Monitoring Citrix NetScaler VPX/MPX

Citrix NetScaler VPX/MPX is an all-in-one service and application delivery solution that accelerates application performance, increases application availability and improves application security.

For your mission-critical applications to operate at peak capacity, you need to ensure that the NetScaler VPX/MPX in your environment functions without a glitch! To enable administrators to ensure the continuous availability and problem-free execution of the NetScaler solution, the eG Enterprise Suite offers a dedicated Citrix NetScaler VPX/MPX model.

Figure 1 : The Citrix NetScaler VPX/MPX monitoring model

Each layer of Figure 1 is mapped to tests that initiate Nitro API calls on the NetScaler appliance, in a non-intrusive, 'agentless' manner, and pull out a wealth of performance information related to the appliance.

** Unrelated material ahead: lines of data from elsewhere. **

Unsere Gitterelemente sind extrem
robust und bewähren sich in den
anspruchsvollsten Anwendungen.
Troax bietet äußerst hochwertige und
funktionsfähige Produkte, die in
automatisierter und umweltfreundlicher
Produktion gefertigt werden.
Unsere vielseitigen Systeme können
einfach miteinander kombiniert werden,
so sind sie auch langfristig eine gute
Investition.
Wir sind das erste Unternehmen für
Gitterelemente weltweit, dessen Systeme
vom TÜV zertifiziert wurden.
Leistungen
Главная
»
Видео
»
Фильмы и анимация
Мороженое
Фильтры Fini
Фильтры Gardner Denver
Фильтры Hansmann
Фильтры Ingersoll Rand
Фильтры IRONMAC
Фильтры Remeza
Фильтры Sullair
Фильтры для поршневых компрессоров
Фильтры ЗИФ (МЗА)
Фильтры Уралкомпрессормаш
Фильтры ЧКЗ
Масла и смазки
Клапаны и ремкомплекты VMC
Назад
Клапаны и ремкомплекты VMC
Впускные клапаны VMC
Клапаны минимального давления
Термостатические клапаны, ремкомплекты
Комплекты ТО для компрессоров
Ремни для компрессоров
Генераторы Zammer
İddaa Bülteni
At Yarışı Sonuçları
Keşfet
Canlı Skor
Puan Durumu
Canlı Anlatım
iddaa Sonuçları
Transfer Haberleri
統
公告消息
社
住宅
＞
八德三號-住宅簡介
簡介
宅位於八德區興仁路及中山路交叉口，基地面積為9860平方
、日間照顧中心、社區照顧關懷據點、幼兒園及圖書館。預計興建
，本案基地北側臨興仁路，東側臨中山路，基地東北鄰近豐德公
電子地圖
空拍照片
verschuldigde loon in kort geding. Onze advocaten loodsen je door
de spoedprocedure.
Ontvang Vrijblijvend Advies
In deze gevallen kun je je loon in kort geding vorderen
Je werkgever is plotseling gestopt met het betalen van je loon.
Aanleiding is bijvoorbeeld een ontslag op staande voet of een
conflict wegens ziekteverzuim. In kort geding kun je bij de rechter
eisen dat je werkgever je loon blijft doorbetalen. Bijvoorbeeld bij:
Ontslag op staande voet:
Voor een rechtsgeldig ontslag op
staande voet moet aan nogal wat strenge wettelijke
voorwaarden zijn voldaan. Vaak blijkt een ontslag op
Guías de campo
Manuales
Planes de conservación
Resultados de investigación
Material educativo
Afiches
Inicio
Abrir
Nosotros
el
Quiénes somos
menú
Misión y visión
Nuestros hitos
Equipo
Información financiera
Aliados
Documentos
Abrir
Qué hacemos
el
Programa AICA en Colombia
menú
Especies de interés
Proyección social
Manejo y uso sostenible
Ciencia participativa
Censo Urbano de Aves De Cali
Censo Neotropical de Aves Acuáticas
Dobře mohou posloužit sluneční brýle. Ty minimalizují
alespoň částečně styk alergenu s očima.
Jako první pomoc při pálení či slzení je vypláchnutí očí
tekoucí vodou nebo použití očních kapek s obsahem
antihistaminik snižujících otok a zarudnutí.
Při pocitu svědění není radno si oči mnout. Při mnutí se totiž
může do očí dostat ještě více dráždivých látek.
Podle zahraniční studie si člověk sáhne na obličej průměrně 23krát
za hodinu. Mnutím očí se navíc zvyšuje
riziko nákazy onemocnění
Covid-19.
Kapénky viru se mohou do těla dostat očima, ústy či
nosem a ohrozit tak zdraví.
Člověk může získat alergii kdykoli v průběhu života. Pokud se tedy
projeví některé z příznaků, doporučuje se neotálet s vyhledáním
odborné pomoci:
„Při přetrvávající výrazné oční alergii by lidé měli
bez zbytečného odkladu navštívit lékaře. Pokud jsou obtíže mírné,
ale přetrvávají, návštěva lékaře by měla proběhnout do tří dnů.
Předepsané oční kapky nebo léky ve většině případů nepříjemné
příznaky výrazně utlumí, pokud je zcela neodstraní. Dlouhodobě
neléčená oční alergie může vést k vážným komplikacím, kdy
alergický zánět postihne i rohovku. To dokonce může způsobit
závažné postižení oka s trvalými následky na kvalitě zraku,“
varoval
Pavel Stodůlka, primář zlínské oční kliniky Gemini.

These metrics reveal the following:

  • Is the NetScaler device available over the network?
  • Was the NetScaler rebooted recently?
  • Is NetScaler consuming CPU resources excessively?
  • Is the NetScaler running out of disk space?
  • Does the NetScaler have enough free global memory or has memory been over-allocated to the features? Which feature is utilizing the allocated memory unwisely?
  • Is the NetScaler appliance been subjected to high levels of voltage/temperature?
  • Are the fans supported by the appliance operating at an optimal speed? If not, which fan is operating at an abnormal speed?
  • Which CPU core of the NetScaler is currently experiencing abnormally high or low voltage? 
  • Which CPU core's fan is operating at an abnormal speed?
  • Are the system fans operating at optimal speeds?
  • The temperature of which CPU core is very high right now?
  • Which voltage rail - +3.3V, 5V, or 12V - inside a power supply is currently conducting a very high or low voltage of current than permitted? Is this abnormality inside the main power supply itself itself or only in the standby unit?
  • Is any power supply currently in an abnormal state?
  • Did any bridge table collisions occur recently?
  • Were too many loops detected on the bridge?
  • Were any interfaces muted?
  • How much network traffic has been generated by the RNAT sessions that are active on the NetScaler? Which client IP address is responsible for generating the maximum load?
  • Were too many packets dropped by any VLAN? If so, which VLAN is it?
  • Were any large/invalid HTTP requests received and similar responses sent by the NetScaler?
  • Was the ICMP rate threshold violated?
  • Are too many TCP requests queued in the Surge Queue?
  • Have too many TCP retransmissions occurred recently?
  • Have any IP address lookups failed on the NetScaler?
  • Is any virtual server down? Which service/service group will be impacted by this?
  • Is any service overloaded?
  • Is the HA node in a High Availability setup currently up and running?
  • Is the monitored node the primary of secondary node of an HA setup?
  • Did command propagation time out too often between the primary and secondary nodes?
  • Did the primary and secondary nodes in a High Availability setup fail to synchronize?
  • Is any load balancing virtual server in an unhealthy state currently?
  • Was the spill over threshold of any virtual server violated?
  • Were any audit log messages not sent to the SYSLOG server? What is causing problems in tranmission - is it because of NAT/NSB allocation failures? is it because memory allocations of the Access Gateway context structure failed? is it due to too many port allocation failures?
  • Did any user authentications fail recently?
  • Was any Appflow data not transmitted or ignored during transmission to IPv4 data collectors configured on the appliance?
  • How well is the NetScaler Application Firewall functioning? Were any requests to the firewall aborted before completion? How many and what type of security check violations were captured by the firewall? 
  • Is any authentication virtual server down?
  • Is any authentication virtual server experiencing processing delays?
  • Is the SSL engine down?
  • Is the number of Front-End SSL session reuse misses high?
  • Did too many Back-End SSL session multiplexing attempts fail?
  • Were any UDP packets received on an unknown NetScaler port?
  • Were any UDP packets received with a UDP checksum error?
  • Was the UDP rate threshold violated?
  • Is any NetScaler service overloaded? If so, which one is it?
  • Has the NetScaler retransmitted too many packets?
  • Did the NetScaler respond to all DNS queries that were received? Were any queries found to be invalid? Were any DNS requests refused? Were any invalid responses sent?
  • Did the VPN login page fail to appear too often?
  • Were too many STA connection failures, SOCKS client errors, and ICA license failures detected on the NetScaler?
  • How is the hit ratio of the Integrated Cache? Optimal or poor? If poor, what could be the reason for the same? Is it because the cache does not have sufficient memory to hold many objects? Should the cache memory be resized?
  • How efficient is the current compression algorithm? Does the current compression ratio result in significant bandwidth savings?
  • Does compression occur too frequently? Should the quantumSize be reconfigured to reduce the frequency of compression?